In The Hero with a Thousand Faces, Joseph Campbell introduced the concept of the hero’s journey into the mainstream. What he was really doing was introducing the structure of story as seen throughout western mythology.
All stories have protagonists, but not all of them have heroes. Sometimes the protagonist of the story is an anti-hero, or even someone the reader doesn’t like. But the hero is the one we always want to win.
Heroes demonstrate the qualities we most admire: courage, determination, loyalty, nobility of nature, selflessness, conviction, and perseverance—to name a few. They are skilled at what they do, or are destined to become skilled in order to achieve their goals. Think of Harry Potter who, as a 12-year-old, isn’t capable of defeating Voldemort. However, he has a destiny and must grow and hone his skills through experience before he can defeat his adversary. In the meantime, or the 6 books leading to the finale, Harry goes on many quests, accomplishes many small wins, and makes many friends that teach him what he needs to know in order to achieve his main goal. The Harry Potter series follows the hero’s journey almost to the letter. As does Star Wars, The Lord of the Rings, and many, many other popular stories. One could argue that their popularity is a result of the fact that they impact us on a deep cultural level that resonates with the archetypes introduced in mythology.
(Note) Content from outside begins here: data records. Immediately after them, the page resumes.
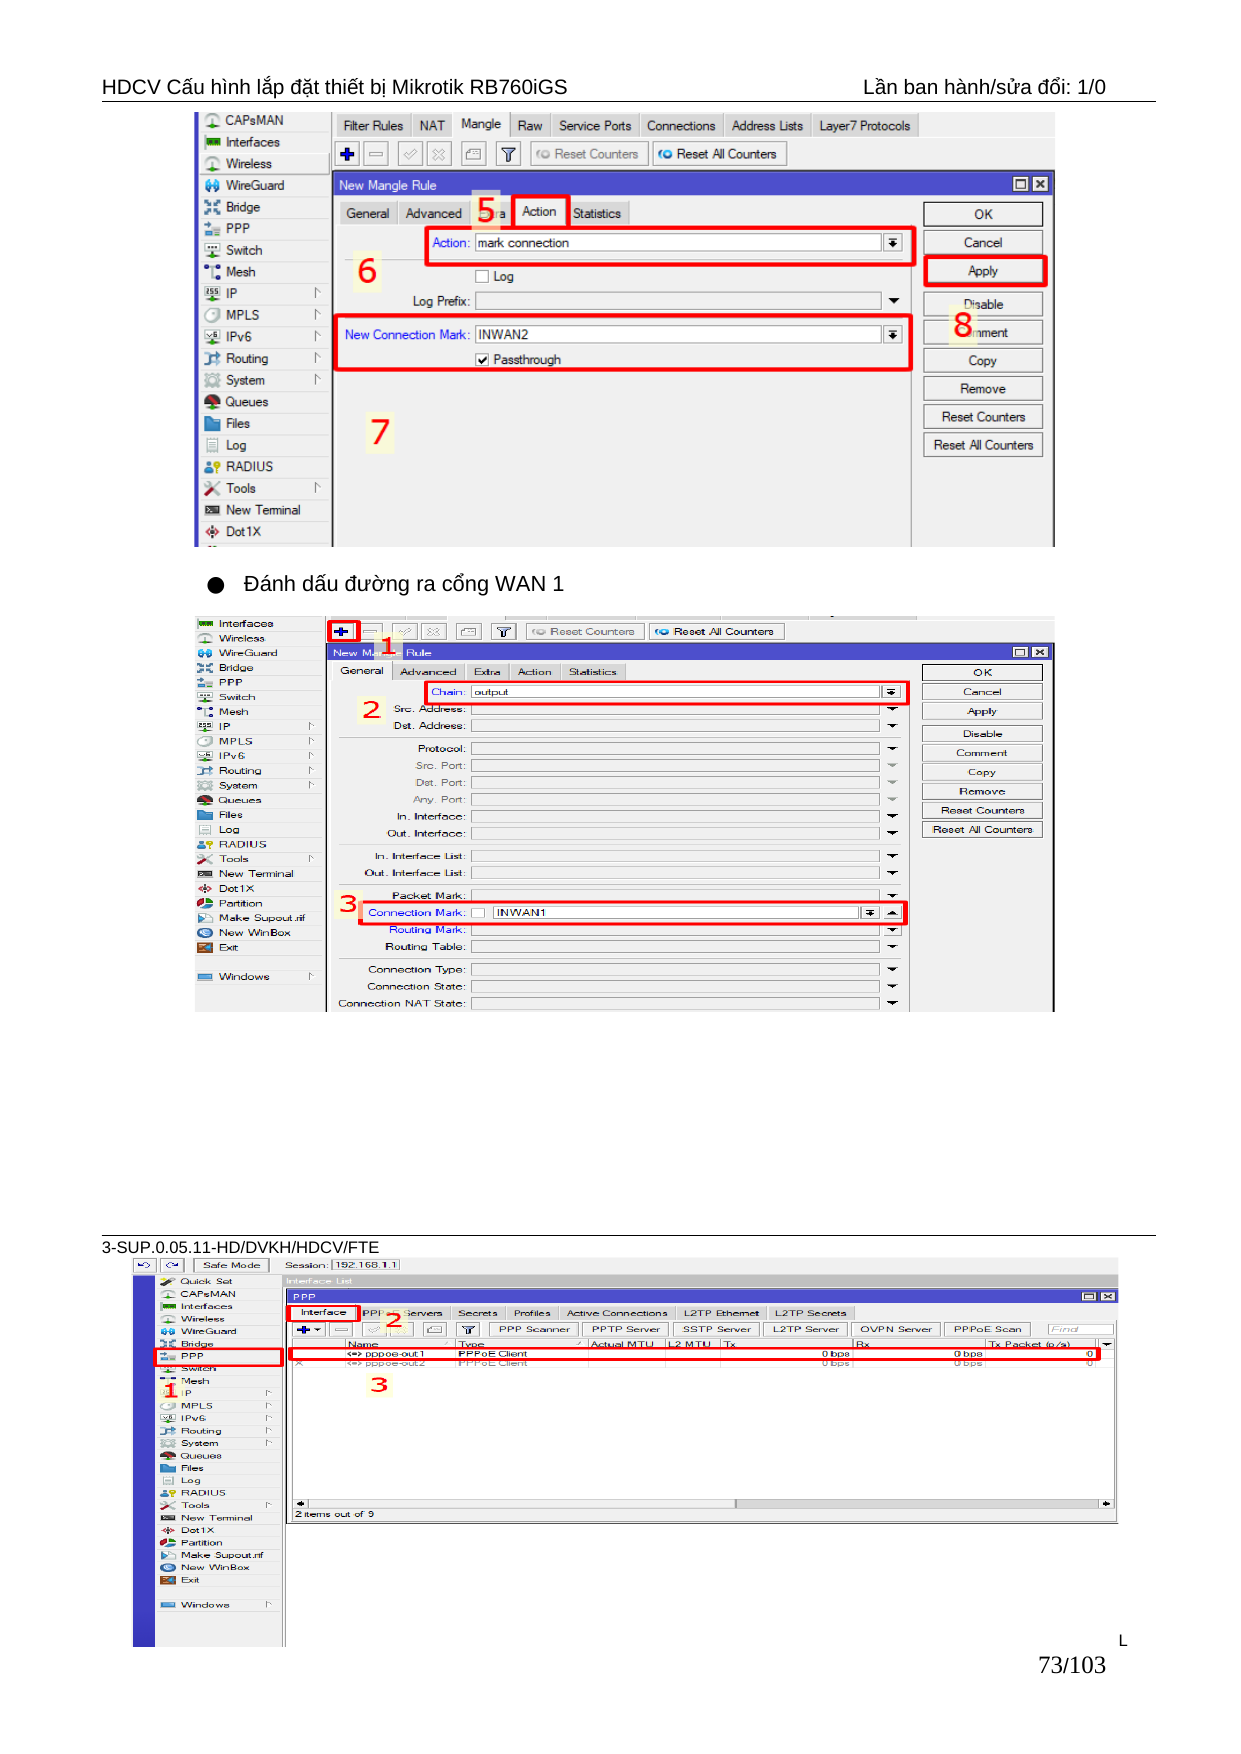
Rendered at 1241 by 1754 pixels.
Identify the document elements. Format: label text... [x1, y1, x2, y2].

picture [131, 1257, 1119, 1647]
picture [194, 616, 1055, 1012]
list Đánh dấu đường ra cổng WAN 1 [206, 559, 1118, 604]
picture [194, 112, 1056, 547]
The steps of the hero’s journey are as follows:
- Call to adventure
- Crossing the Threshold
- Challenges and Temptations
- Entering the Abyss (facing death and rebirth)
- Atonement (realizing that something must change)
- Return with a gift
In these myths, Heroes are traditionally reluctant. Thus, they each receive a call to adventure. This call appeals to what they believe in, so that they become willing to face their greatest fears or even death itself to achieve their goals. This is how, as storytellers, we introduce the quality of courage, that the hero will need throughout the journey, for it takes courage to cross the threshold—especially when there are threshold guardians, or characters that remind the hero how dangerous the journey is.
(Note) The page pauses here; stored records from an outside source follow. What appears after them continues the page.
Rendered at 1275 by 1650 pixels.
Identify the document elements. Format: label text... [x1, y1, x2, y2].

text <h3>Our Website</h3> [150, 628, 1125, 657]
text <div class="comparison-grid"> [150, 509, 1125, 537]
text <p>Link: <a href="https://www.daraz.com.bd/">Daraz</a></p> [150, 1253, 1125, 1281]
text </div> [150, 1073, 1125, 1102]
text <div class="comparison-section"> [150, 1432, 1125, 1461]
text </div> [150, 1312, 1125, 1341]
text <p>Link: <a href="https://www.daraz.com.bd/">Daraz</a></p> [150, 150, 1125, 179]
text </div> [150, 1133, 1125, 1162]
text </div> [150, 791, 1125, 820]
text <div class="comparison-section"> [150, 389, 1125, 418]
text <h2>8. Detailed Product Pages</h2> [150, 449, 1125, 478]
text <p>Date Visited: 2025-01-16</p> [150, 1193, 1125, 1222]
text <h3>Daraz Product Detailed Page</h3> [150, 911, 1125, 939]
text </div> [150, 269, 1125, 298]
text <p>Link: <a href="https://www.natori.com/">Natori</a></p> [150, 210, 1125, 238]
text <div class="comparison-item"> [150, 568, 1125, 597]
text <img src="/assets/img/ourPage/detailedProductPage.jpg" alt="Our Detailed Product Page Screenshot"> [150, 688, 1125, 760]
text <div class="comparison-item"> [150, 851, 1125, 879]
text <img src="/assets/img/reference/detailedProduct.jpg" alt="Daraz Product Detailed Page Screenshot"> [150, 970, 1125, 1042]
Once the threshold is crossed, the hero meets helpers and mentors along the way. As the hero makes friends along the way, we learn of his or her loyalty and bravery in defending those friends.
As the hero is challenged and tempted, he or she demonstrates the qualities of determination and perseverance. It is here where they firm up with their goal.
As the hero enters the abyss, we learn of his or her selflessness and conviction as he or she faces losing something he or she values most. The hero could face death itself or a fate worse than death.
In the Atonement stage, the hero learns humility. And then the hero returns with the gift of their learning.
I’ve just touched on a few qualities of a hero and how the story structure itself introduces these qualities. Can you think of other ways the hero’s journey story structure itself demonstrates the hero’s qualities? Or other qualities of a hero that I’ve missed?